Das bedeutet auch, den intersektionalen Ansatz ernst zu nehmen. Andere Menschen haben andere Perspektiven und Bedürfnisse – hören wir zu, halten wir Konflikte aus, respektieren und stärken wir uns gegenseitig. Als FLINTA*-Personen sind wir ständig mit dem Problem der Sichtbarkeit konfrontiert – entweder wir sind zu sichtbar oder ganz unsichtbar. Dies gilt umso mehr dort, wo sich verschiedene Diskriminierungsformen überschneiden. Dass etwa die seit Jahren kritisierten Missstände im Abstammungsrecht in der Öffentlichkeit kaum Aufmerksamkeit erfahren, ist auch Ausdruck des gesellschaftlichen Unsichtbar-Machens queerer FLINTA*-Personen. Deshalb ist der 8. März immer, wenn wir jeden Tag versuchen, unser Gegenüber wirklich zu sehen – nicht als stereotypes Abziehbild, sondern als eigene Persönlichkeit.
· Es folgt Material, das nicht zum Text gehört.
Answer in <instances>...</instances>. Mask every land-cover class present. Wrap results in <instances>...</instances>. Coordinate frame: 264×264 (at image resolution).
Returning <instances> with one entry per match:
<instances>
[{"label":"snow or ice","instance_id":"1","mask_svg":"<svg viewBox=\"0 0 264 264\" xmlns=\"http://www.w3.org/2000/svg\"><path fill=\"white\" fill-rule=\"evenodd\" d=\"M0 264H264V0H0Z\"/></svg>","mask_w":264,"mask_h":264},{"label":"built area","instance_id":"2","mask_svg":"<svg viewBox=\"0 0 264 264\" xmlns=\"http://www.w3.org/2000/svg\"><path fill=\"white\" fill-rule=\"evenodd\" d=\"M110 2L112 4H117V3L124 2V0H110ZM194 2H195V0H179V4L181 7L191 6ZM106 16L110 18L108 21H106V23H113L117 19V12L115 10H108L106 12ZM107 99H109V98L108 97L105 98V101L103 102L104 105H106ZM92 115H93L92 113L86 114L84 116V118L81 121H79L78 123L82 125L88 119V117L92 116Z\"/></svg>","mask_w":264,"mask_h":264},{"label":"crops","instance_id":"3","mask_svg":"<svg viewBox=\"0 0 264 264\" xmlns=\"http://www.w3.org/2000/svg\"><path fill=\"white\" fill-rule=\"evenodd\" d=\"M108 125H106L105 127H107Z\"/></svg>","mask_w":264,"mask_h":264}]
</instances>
Und diese Person zu stärken in dem Vertrauen, dass sie auch uns stärken wird, ist eine feministische Praxis, die uns jederzeit zugänglich ist und die Wurzel gesellschaftlichen und politischen Engagements sein kann.

Jetzt ist die Zeit, für die feministische Sache zusammenzustehen und auch in schwierigen Zeiten füreinander da zu sein – in unseren Freundschaften, Familien, Nachbarschaften, auf der Arbeit, in Vereinen und Organisationen. 8. März ist immer!

English:

We heard it earlier: This demo is organized by the alliance “March 8 is every day!”. But what does this name mean? What does it mean when every day is an International Feminist Fight Day?

For me, the central idea is that the private and the political are inextricably intertwined. Not only is the private political, but the political is also private because it shapes our everyday lives. We all fear what awaits us under a Chancellor Merz, what the societal shift to the right means for us personally. In the last legislative period, a lot was achieved in tough negotiations. It was not perfect, but meant significant improvements: the “Selbstbestimmungsgesetz”, the abolition of §219a, the ban on “Gehsteigbelästigung”, the “Aktionsplan Queer Leben”, improvements for queer people in the area of hate crime, the “Gewalthilfegesetz” or the introduction of a maternity leave in the event of miscarriages. Now, we must defend this progress determinedly. Many other plans could not be implemented in time or have failed due to resistance – including the abolition of §218 or the reform of the “Abstammungsrecht”. In two-mother families, the non-biological mother still has to adopt the joint child; the legal uncertainties for non-binary parents are even more severe. Given the current political climate, it is unlikely that there will be any progress here in the near future.

However, we must not stop fighting. Right now, we need upright people who continue to stand up for their convictions and refuse to be intimidated. This means day-to-day work in our parliaments, organizations, and interpersonal relationships. Now more than ever is the time for solidarity-based alliances. As feminists, we must not allow ourselves to be divided by external pressure but must move closer together.

This also means taking the intersectional approach seriously. Different people have different perspectives and needs – we must listen to them, endure conflict, respect and empower each other. As WLINTA* people, we are constantly confronted with the problem of visibility – either we are too visible or completely invisible. This is all the more true where different forms of discrimination overlap. For example, the fact that the deficits in the “Abstammungsrecht”, which have been criticized for years, hardly receive any public attention is also an expression of the social invisibility of queer WLINTA* people. Therefore, March 8 is every day, when we really try to recognize our counterpart – not as a stereotypical decal, but as an individual personality. And empowering this person, trusting that they too will empower us in return, is a feminist practice which is accessible to us at all times, and which can be the root of social and political advocacy.

Now is the time to stand together for the feminist cause and to be there for one another even in difficult times – in our friendships, families, neighborhoods, at work, in clubs and organizations. March 8 is every day!